* [Work instruction]
Can you arrange the rows below as a Markdown table with the columns "No." and "Text," numbering each non-blank line and leaving out the pictures?
Information START
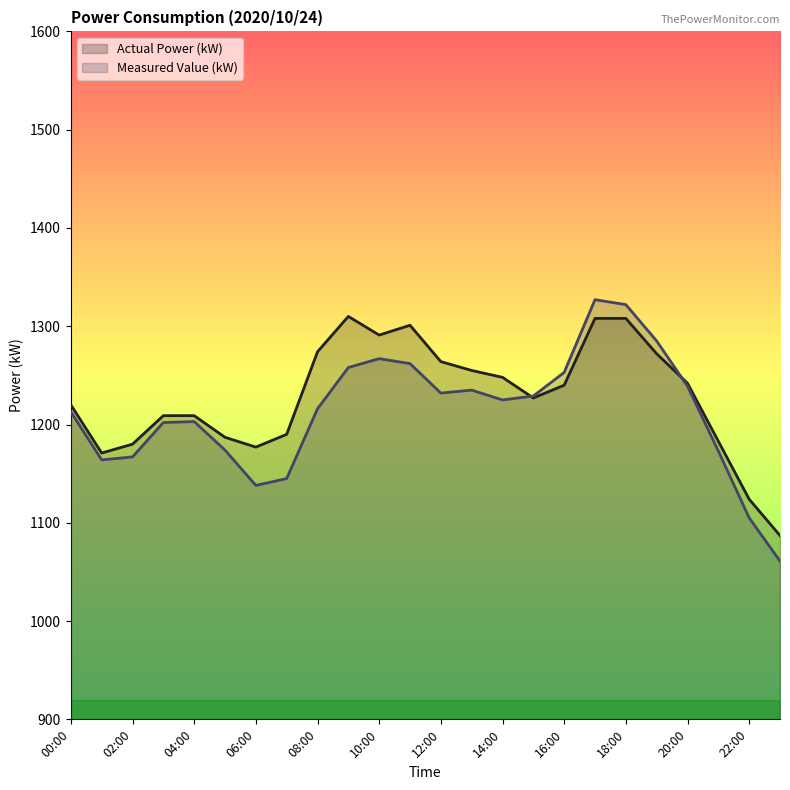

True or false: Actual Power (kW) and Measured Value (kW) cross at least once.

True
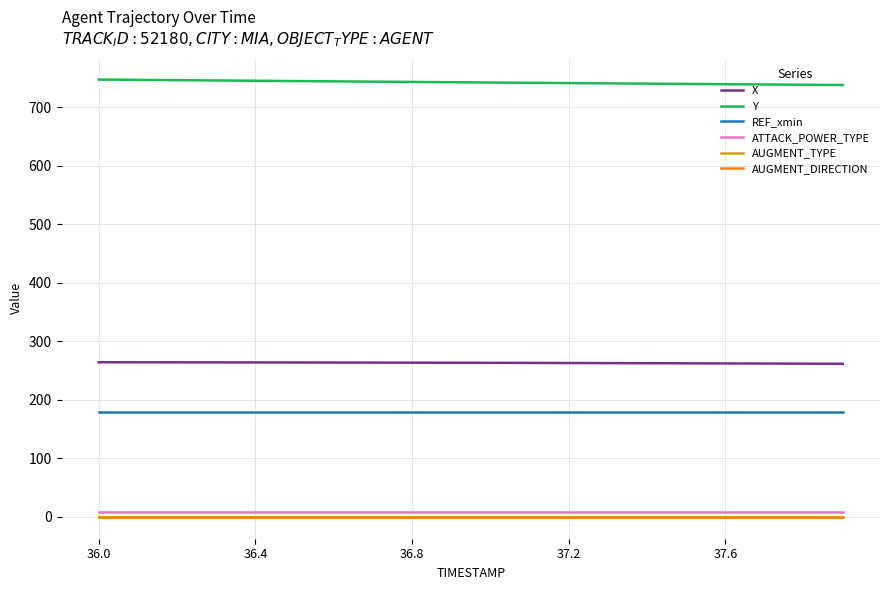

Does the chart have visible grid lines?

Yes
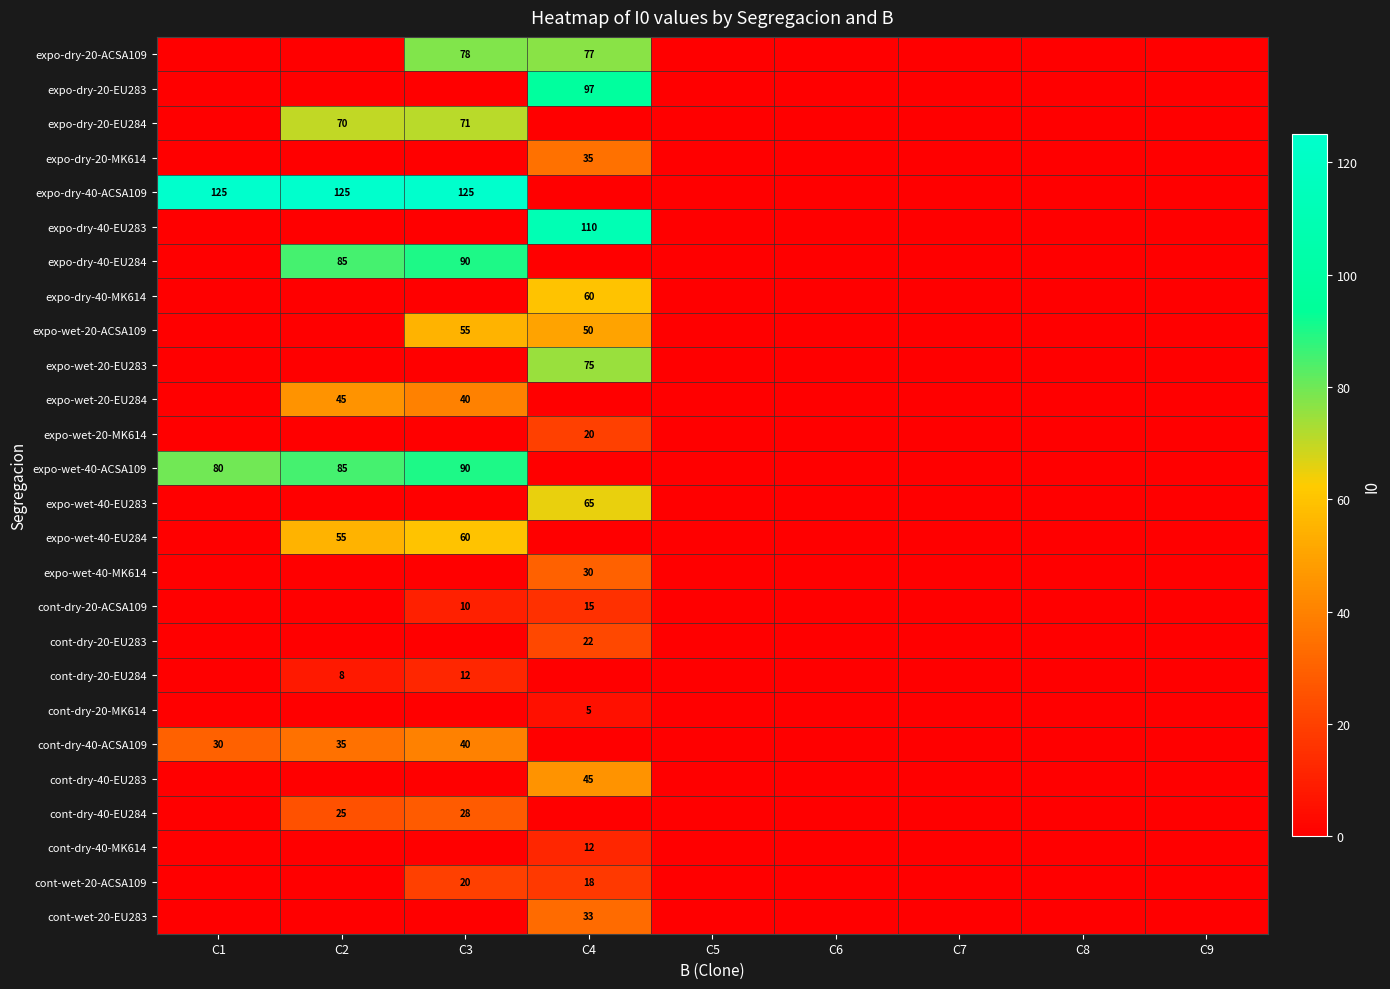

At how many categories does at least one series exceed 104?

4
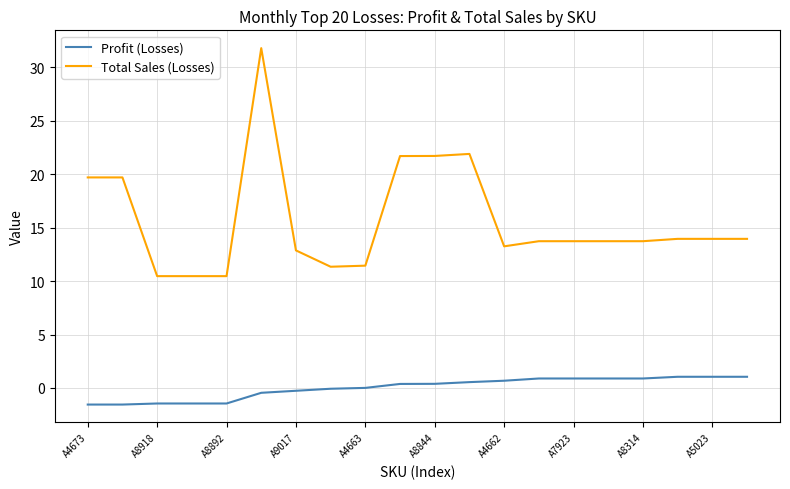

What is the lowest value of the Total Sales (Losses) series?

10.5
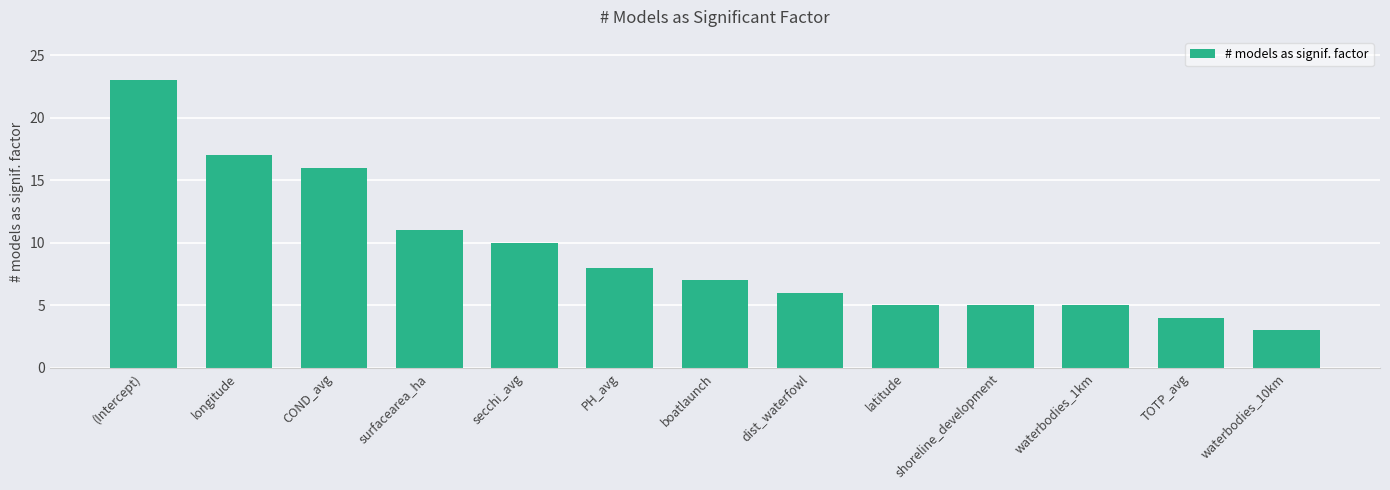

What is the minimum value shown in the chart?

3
Information END
* [Solution to this task]
| No. | Text |
|---|---|
| 1 | True or false: Actual Power (kW) and Measured Value (kW) cross at least once. |
| 2 | True |
| 3 | Does the chart have visible grid lines? |
| 4 | Yes |
| 5 | At how many categories does at least one series exceed 104? |
| 6 | 4 |
| 7 | What is the lowest value of the Total Sales (Losses) series? |
| 8 | 10.5 |
| 9 | What is the minimum value shown in the chart? |
| 10 | 3 |